The new report, prepared by 2 analysts employed by BIO, finds pharmaceutical and biotechnology companies have 220 new drugs for pain in their pipelines, with 125 of those treatments in clinical trials. The vast majority of these new therapies (87%) target non-opioid receptors to relieve pain, indicating they use different mechanisms from opioid drugs. By comparison, pharma and biotech companies have more than 2,600 new cancer therapies in development, of which 1,700 are in clinical trials.
Over the past 10 years, says the report, the industry mounted 142 clinical trials for pain drugs formulated to deter abuse, with 12 of those compounds later approved by FDA. Yet, during this same period, FDA approved only 2 drugs that use new biochemical mechanisms for pain. One reason for this low number of FDA approvals is the low success rate for new pain drugs in clinical trials. The report says only 2 percent of new chemical mechanisms for pain make it past early-stage clinical trials to FDA approval, compared to about 10 percent for the industry overall.

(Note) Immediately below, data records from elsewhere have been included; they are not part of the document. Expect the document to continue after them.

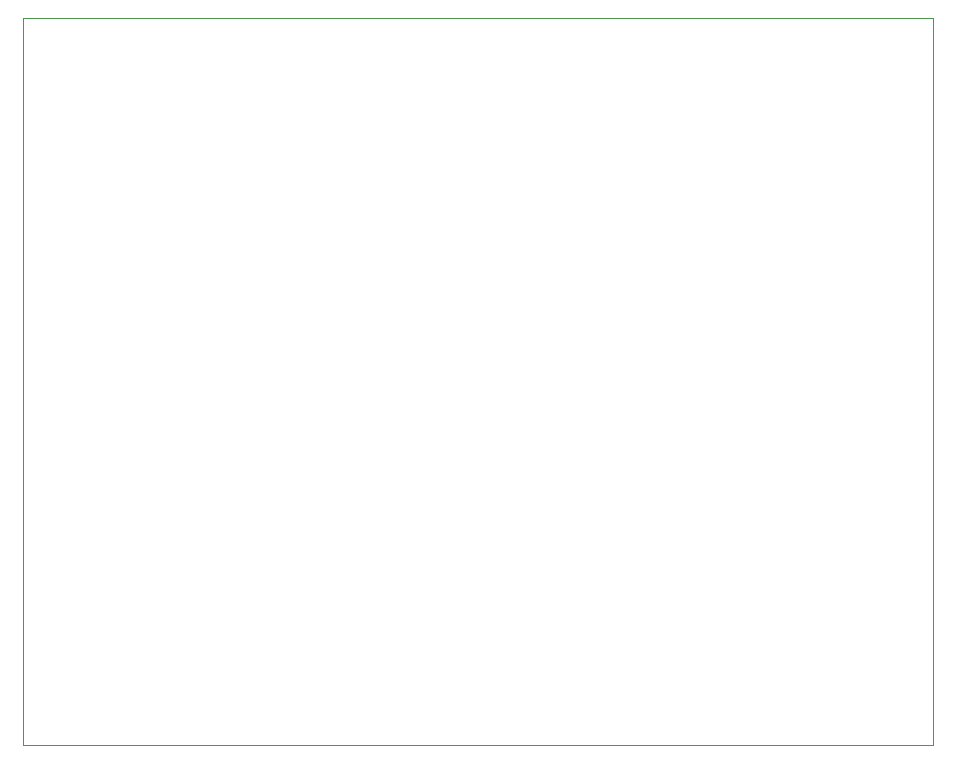
<source format=gbr>
%TF.GenerationSoftware,KiCad,Pcbnew,8.0.8*%
%TF.CreationDate,2025-01-27T11:39:49+01:00*%
%TF.ProjectId,PGE_PCB,5047455f-5043-4422-9e6b-696361645f70,rev?*%
%TF.SameCoordinates,Original*%
%TF.FileFunction,Profile,NP*%
%FSLAX46Y46*%
G04 Gerber Fmt 4.6, Leading zero omitted, Abs format (unit mm)*
G04 Created by KiCad (PCBNEW 8.0.8) date 2025-01-27 11:39:49*
%MOMM*%
%LPD*%
G01*
G04 APERTURE LIST*
%TA.AperFunction,Profile*%
%ADD10C,0.050000*%
%TD*%
G04 APERTURE END LIST*
D10*
X91000000Y-63000000D02*
X168000000Y-63000000D01*
X168000000Y-124500000D01*
X91000000Y-124500000D01*
X91000000Y-63000000D01*
M02*

</source>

The outlook for drugs to treat addiction is even less promising, according to the report. For all types of substance abuse and addiction — alcohol, tobacco, opioids, and other stimulants — only 15 treatments are in pharma and biotech company pipelines beyond preclinical stages, with 5 of those 15 new therapies for alcohol abuse or smoking cessation.
The authors point to a lack of meaningful investment in pain and addiction drugs, particularly from venture capital companies, as part of the problem. From 2007 to 2016, companies with lead drug development programs of any kind dealing with pain received $1.5 billion in venture financing, with $576 million going specifically for new mechanisms to treat pain. In comparison, companies making drugs for cancer with new treatment mechanisms received $10.3 billion over this 10-year period.
For new addiction drugs, the report says, “Venture investment into U.S. companies with lead products in addiction has been virtually nonexistent over the past 10 years.” The authors could find only $16 million over the past 10 years invested in 2 companies with lead products treating addiction, and their products were for alcohol, not drug abuse.
The report notes that new incentives for development of pain and addiction drugs may be needed. The authors cite data that show even with a large potential market, more than 90 percent of current drugs prescribed for pain have a generic option. These and other challenges create uncertainties for investors, even for financing highly innovative drugs.